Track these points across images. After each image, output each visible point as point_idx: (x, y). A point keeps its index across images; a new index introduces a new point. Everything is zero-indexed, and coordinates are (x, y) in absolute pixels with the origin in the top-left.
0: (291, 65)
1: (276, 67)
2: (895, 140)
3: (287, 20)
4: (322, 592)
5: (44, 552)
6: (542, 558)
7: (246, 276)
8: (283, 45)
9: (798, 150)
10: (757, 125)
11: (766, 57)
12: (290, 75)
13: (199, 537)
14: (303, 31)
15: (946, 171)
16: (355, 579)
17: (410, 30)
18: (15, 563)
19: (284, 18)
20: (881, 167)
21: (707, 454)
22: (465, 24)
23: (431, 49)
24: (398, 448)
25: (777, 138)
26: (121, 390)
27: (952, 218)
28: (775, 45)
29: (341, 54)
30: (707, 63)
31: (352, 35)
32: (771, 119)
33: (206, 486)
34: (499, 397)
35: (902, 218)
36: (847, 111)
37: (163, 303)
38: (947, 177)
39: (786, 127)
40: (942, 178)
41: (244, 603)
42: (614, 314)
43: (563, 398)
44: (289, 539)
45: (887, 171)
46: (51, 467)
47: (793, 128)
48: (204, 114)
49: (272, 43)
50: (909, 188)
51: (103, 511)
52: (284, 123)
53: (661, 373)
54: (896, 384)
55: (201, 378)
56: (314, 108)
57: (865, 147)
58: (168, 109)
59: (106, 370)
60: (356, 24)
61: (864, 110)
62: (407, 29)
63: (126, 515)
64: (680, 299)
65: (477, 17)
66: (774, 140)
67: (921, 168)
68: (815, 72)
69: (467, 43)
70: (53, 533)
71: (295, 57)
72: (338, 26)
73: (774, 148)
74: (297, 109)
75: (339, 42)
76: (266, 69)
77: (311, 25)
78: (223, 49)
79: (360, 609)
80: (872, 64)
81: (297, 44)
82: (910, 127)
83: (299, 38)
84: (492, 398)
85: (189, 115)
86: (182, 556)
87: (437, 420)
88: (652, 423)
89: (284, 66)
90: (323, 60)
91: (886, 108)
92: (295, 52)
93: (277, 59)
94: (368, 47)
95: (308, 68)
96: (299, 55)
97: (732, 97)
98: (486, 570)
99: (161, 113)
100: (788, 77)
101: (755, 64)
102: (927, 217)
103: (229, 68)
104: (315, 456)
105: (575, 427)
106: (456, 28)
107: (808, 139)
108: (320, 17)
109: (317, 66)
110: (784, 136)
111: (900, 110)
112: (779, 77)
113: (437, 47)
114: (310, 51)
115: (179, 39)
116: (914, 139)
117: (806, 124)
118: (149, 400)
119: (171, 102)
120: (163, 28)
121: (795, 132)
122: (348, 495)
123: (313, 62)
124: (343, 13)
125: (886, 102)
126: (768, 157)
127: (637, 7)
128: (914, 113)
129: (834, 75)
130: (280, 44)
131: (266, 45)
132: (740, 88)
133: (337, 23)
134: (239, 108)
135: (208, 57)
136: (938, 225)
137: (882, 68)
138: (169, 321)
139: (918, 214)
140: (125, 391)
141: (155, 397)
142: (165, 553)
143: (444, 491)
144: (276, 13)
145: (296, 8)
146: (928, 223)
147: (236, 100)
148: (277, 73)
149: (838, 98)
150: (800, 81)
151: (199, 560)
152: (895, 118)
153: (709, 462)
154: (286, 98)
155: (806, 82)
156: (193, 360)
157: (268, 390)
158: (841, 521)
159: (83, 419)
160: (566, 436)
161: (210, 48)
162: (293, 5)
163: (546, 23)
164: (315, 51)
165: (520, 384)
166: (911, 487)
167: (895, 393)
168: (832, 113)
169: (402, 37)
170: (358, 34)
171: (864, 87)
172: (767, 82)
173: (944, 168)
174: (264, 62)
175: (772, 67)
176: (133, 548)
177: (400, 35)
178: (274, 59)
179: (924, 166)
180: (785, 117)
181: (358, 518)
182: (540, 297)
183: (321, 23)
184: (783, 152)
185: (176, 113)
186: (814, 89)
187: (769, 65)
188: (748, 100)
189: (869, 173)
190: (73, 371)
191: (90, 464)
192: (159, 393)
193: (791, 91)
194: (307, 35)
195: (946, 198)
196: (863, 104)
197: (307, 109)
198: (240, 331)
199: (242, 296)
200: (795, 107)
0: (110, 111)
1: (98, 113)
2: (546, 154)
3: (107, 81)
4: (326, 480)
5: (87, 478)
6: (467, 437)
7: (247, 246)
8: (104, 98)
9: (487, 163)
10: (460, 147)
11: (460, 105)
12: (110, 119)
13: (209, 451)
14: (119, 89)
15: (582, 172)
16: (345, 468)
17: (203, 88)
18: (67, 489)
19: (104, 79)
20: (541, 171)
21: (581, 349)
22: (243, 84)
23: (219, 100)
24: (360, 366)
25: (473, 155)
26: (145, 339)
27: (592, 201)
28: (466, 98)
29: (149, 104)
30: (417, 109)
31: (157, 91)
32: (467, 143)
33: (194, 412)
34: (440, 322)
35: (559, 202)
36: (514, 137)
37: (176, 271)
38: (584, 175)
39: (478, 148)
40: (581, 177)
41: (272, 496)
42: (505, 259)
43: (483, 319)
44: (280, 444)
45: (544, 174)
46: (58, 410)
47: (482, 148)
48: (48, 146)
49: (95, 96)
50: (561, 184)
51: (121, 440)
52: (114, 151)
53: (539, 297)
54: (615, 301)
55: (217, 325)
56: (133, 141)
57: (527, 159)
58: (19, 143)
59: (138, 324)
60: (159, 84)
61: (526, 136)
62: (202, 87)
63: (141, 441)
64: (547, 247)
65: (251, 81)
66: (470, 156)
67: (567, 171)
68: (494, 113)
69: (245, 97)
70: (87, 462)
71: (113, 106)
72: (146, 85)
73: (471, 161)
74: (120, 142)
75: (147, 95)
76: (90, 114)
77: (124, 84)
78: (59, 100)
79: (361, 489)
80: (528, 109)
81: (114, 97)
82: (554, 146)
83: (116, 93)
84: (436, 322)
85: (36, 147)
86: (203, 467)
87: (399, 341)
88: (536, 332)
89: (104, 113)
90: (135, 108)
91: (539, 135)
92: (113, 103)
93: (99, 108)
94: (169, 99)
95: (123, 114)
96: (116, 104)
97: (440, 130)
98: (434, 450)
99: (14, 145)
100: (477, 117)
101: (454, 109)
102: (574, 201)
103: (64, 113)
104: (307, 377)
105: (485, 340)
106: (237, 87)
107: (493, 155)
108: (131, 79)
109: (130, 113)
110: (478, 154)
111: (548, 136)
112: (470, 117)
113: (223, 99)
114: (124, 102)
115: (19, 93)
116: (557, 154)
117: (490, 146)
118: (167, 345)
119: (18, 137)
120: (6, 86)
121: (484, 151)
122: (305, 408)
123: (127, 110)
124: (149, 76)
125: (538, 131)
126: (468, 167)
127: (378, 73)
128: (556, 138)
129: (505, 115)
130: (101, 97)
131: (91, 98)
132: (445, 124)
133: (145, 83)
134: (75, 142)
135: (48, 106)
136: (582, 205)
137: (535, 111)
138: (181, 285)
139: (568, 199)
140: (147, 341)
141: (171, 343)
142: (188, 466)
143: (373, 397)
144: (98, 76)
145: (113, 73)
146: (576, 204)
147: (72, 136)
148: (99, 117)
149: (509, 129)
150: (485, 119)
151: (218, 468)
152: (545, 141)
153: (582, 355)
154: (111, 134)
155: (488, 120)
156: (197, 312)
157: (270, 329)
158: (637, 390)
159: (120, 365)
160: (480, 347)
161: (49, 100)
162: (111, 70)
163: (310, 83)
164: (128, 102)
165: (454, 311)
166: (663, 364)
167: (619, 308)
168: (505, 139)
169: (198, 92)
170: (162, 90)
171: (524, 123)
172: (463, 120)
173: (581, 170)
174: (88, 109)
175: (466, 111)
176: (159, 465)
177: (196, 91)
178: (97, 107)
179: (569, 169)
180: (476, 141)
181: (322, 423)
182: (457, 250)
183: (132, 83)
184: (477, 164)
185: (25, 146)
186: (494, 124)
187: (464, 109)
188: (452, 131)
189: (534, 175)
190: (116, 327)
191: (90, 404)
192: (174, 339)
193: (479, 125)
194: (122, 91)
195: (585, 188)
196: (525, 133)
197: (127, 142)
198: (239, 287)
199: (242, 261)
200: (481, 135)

:: Action item ::
Your answer should consist only of the lines above between the line holding "18: (15, 563)" and the line holding "45: (887, 171)", inclusive, each transcribed exactly.

:: Task response ::
18: (15, 563)
19: (284, 18)
20: (881, 167)
21: (707, 454)
22: (465, 24)
23: (431, 49)
24: (398, 448)
25: (777, 138)
26: (121, 390)
27: (952, 218)
28: (775, 45)
29: (341, 54)
30: (707, 63)
31: (352, 35)
32: (771, 119)
33: (206, 486)
34: (499, 397)
35: (902, 218)
36: (847, 111)
37: (163, 303)
38: (947, 177)
39: (786, 127)
40: (942, 178)
41: (244, 603)
42: (614, 314)
43: (563, 398)
44: (289, 539)
45: (887, 171)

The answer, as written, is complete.